Deaths of despair: Suicides, overdoses up sharply in Ulster

Sheriff Juan Figueora and County Executive Pat Ryan

Suicides and drug overdoses have increased significantly so far in 2020 vs. the same time period last year.

Sheriff Juan Figueroa spoke about the overdose issue earlier this month in a press conference announcing that manslaughter charges would be brought against an Ulster County resident who provided fentanyl-laced heroin to someone who later died of an overdose

“On top of the global pandemic, we still have our opioid epidemic,” said Figueroa. “Because of the pandemic, people are home, people are not working, and this issue has really taken off and spiked in Ulster County.”


The following numbers were provided by the Ulster County Sheriff’s Office:

2019 2020 Increase
Non-Fatal Overdoses 108 168 56%
Fatal Overdoses 11 22 100%
Suicides 10 15 50%

Ulster County Commissioner of Health Dr. Carol Smith said those factors also influenced the uptick in suicide. 

The overall effects of the COVID-19 crisis, including social isolation, and financial and emotional stressors, have disproportionately impacted vulnerable populations across the board, including those suffering from suicidal ideation,” said Smith. “Preventing suicide is a challenge that requires the entire community’s active engagement and participation. Community members should know that there are resources available that can be found on our website and help is always available by calling the Family of Woodstock 24 Hour Crisis Hotline at 845-338-2370.”

We spoke with Tamara Cooper, team leader of the hotline. She said that while Family hasn’t observed an increase in the number of calls related to suicide, its total call volume has more than doubled since March. 

“A high majority of our calls have an anxiety component to them,” she said. “And we know that anxiety is a risk factor for suicidal thinking.” 

She said feelings of anxiety were being driven by the fear of the coronavirus, fear of the impact of financial difficulties, and the psychological effects of social distancing. 

“Loneliness is on the rise,” she said. “And we think that people being able to call a hotline and hear another human voice is a protective factor right now.”

Cooper said some of the increased overdoses could be suicides, though it takes a lengthy forensic investigation to determine that. Another factor is the stigma that prevents friends and families from sharing that their loved one had spoken about suicide previously. 
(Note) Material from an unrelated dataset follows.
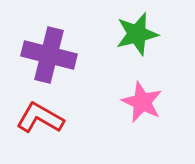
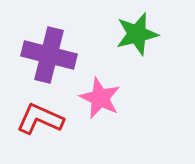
pink star: moved 42 px left, 4 px up
red L-shape: moved 1 px down; rotated 6 degrees counterclockwise
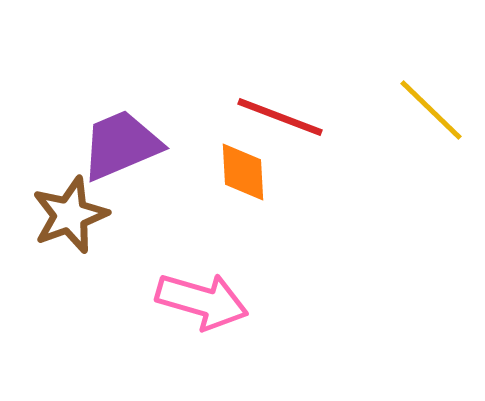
“And we still operate under those stigmas and myths that it’s best to leave these thoughts alone,” she said. “We know that it is best to talk about. And it is best to ask people openly and directly, ‘Are you thinking about suicide?’ It’s a hard question to ask. It’s also a hard question to ask in a way that indicates you want an honest answer because often we ask in a way that prompts people to say no because we will feel better if they say no.”

Figureroa also spoke about solutions.

“It’s not just about arresting people, it’s about helping these individuals and helping the families that are involved in this epidemic,” he said.
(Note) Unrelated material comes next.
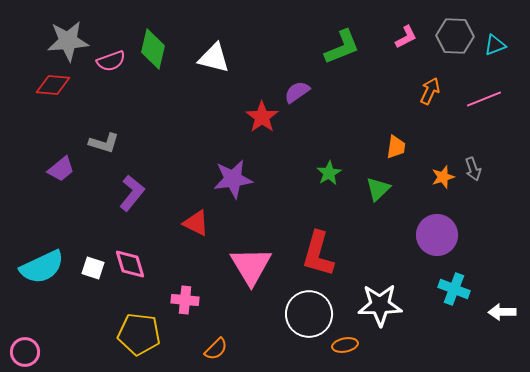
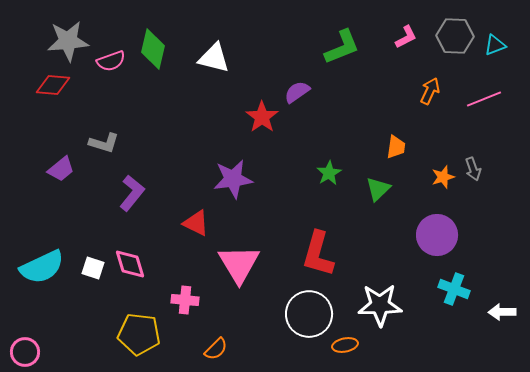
pink triangle: moved 12 px left, 2 px up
The sheriff mentioned initiatives he put into place since taking office 18 months ago. These include education and reaching out directly to addicts to offer them help. Figueroa said his team has assisted 52 individuals and have placed 33 people in treatment. For inmates who come to the jail with an addiction, the sheriff introduced a Medically Assisted Treatment program that uses an opiate substitute (like methadone and Suboxone) to help wean addicts off heroin.

An increase in these numbers as a result of the pandemic and resulting lockdowns was predicted. A study released in March predicted 75,000 “deaths of despair” from such causes. 

So far, the death toll from COVID-19 stands at just under 125,000 nationwide and 85 in Ulster County.

In addition to the Family hotline (845-338-2370), those who need help can also reach out to the  national suicide talk (1-800-273-8255) and text (741-741) lines.